Die mathematische Analyse ergab jedoch, dass das Verhalten der Fliegen keineswegs dem Phänomen des Radiorauschens glich. Das Team testete nun eine ganze Reihe von komplexen stochastischen Computer-Modellen, doch kein einziges ähnelte dem Verhalten der Fliegen. Was aber war es? Die Forscher wollten nun herausfinden, ob das Verhalten der Taufliegen rein zufällig zustande kam oder doch vorbestimmt, gar beabsichtigt war.

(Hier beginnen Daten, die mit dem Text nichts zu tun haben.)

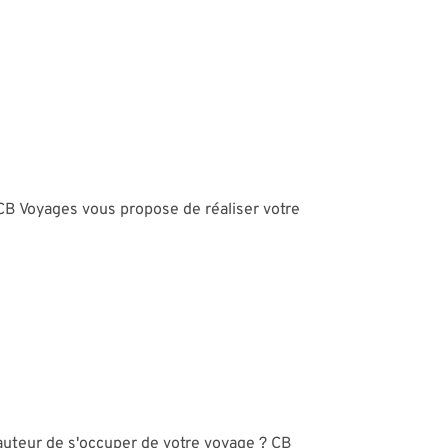
 CB Voyages vous propose de réaliser votre
hauteur de s'occuper de votre voyage ? CB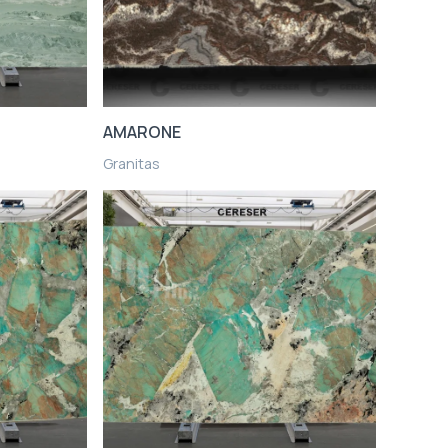
AMARONE
Granitas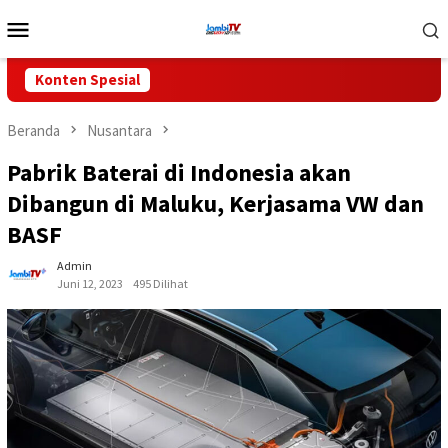
Loncat
Menu
ke
Mobile
konten
Konten Spesial
Beranda
Nusantara
Pabrik Baterai di Indonesia akan
Dibangun di Maluku, Kerjasama VW dan
BASF
Admin
Juni 12, 2023
495 Dilihat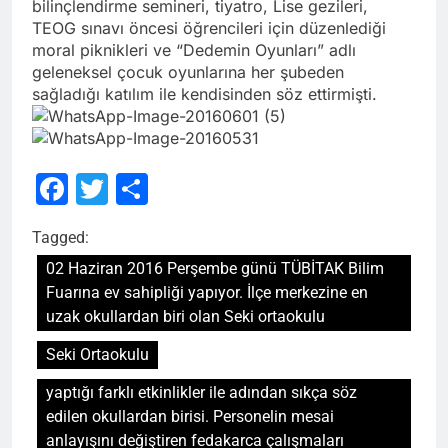
bilinçlendirme semineri, tiyatro, Lise gezileri,
TEOG sınavı öncesi öğrencileri için düzenlediği
moral piknikleri ve “Dedemin Oyunları” adlı
geleneksel çocuk oyunlarına her şubeden
sağladığı katılım ile kendisinden söz ettirmişti.
Facebook
Twitter
Share
Tagged:
02 Haziran 2016 Perşembe günü TÜBİTAK Bilim
Fuarına ev sahipliği yapıyor. İlçe merkezine en
uzak okullardan biri olan Seki ortaokulu
Seki Ortaokulu
yaptığı farklı etkinlikler ile adından sıkça söz
edilen okullardan birisi. Personelin mesai
anlayışını değiştiren fedakarca çalışmaları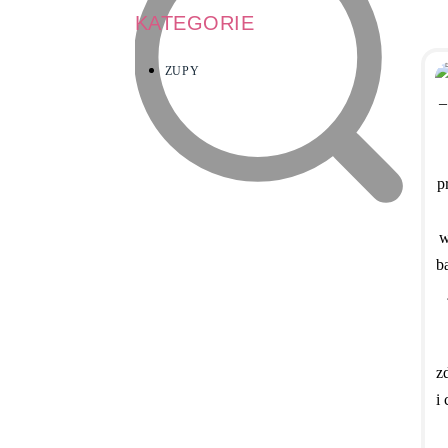
KATEGORIE
ZUPY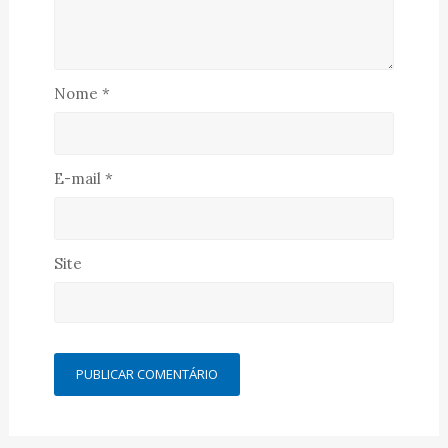
Nome
*
E-mail
*
Site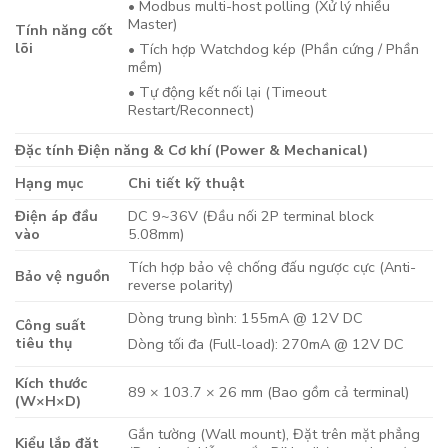
• Modbus multi-host polling (Xử lý nhiều
Master)
Tính năng cốt
lõi
• Tích hợp Watchdog kép (Phần cứng / Phần
mềm)
• Tự động kết nối lại (Timeout
Restart/Reconnect)
Đặc tính Điện năng & Cơ khí (Power & Mechanical)
Hạng mục
Chi tiết kỹ thuật
Điện áp đầu
DC 9~36V (Đầu nối 2P terminal block
vào
5.08mm)
Tích hợp bảo vệ chống đấu ngược cực (Anti-
Bảo vệ nguồn
reverse polarity)
Dòng trung bình: 155mA @ 12V DC
Công suất
tiêu thụ
Dòng tối đa (Full-load): 270mA @ 12V DC
Kích thước
89 × 103.7 × 26 mm (Bao gồm cả terminal)
(W×H×D)
Gắn tường (Wall mount), Đặt trên mặt phẳng
Kiểu lắp đặt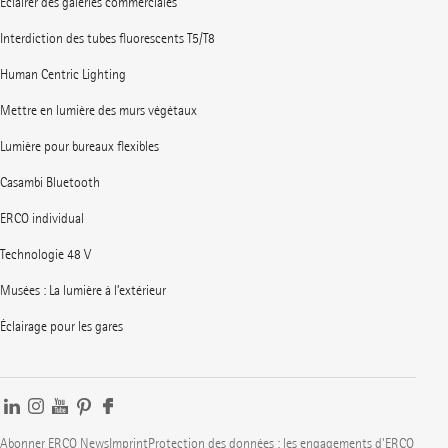
Éclairer des galeries commerciales
Interdiction des tubes fluorescents T5/T8
Human Centric Lighting
Mettre en lumière des murs végétaux
Lumière pour bureaux flexibles
Casambi Bluetooth
ERCO individual
Technologie 48 V
Musées : La lumière à l’extérieur
Éclairage pour les gares
Abonner ERCO News
Imprint
Protection des données : les engagements d'ERCO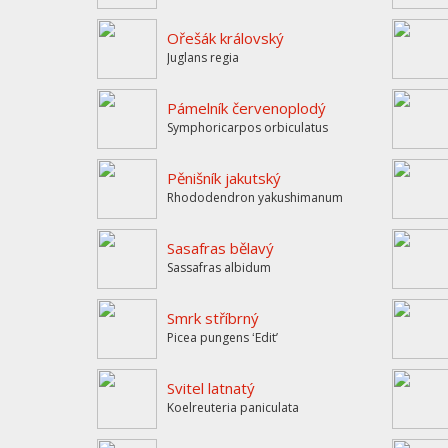
Ořešák královský
Juglans regia
Pámelník červenoplodý
Symphoricarpos orbiculatus
Pěnišník jakutský
Rhododendron yakushimanum
Sasafras bělavý
Sassafras albidum
Smrk stříbrný
Picea pungens ʻEditʼ
Svitel latnatý
Koelreuteria paniculata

“Nichtlineare Signatur“ entdeckt

Erst nachdem das Verhalten mit einer neuen Methode untersucht wurde, die kurz zuvor von den beiden Ökologen George Sugihara und Hsieh Chih-hao von der Scripps Institution of Oceanography in San Diego entwickelt worden war, kam der Durchbruch bei der Suche nach den Ursachen für die seltsame Spontaneität bei Fliegen. Die rechenintensive so gennante „S-Map Procedure“ detektierte tatsächlich eine nichtlineare Signatur im Fliegenverhalten. Eine solche Signatur findet sich nur in Systemen, deren unvorhersehbares Verhalten systemimmanent ist und nicht durch Zufalls-Rauschen hervorgerufen wird.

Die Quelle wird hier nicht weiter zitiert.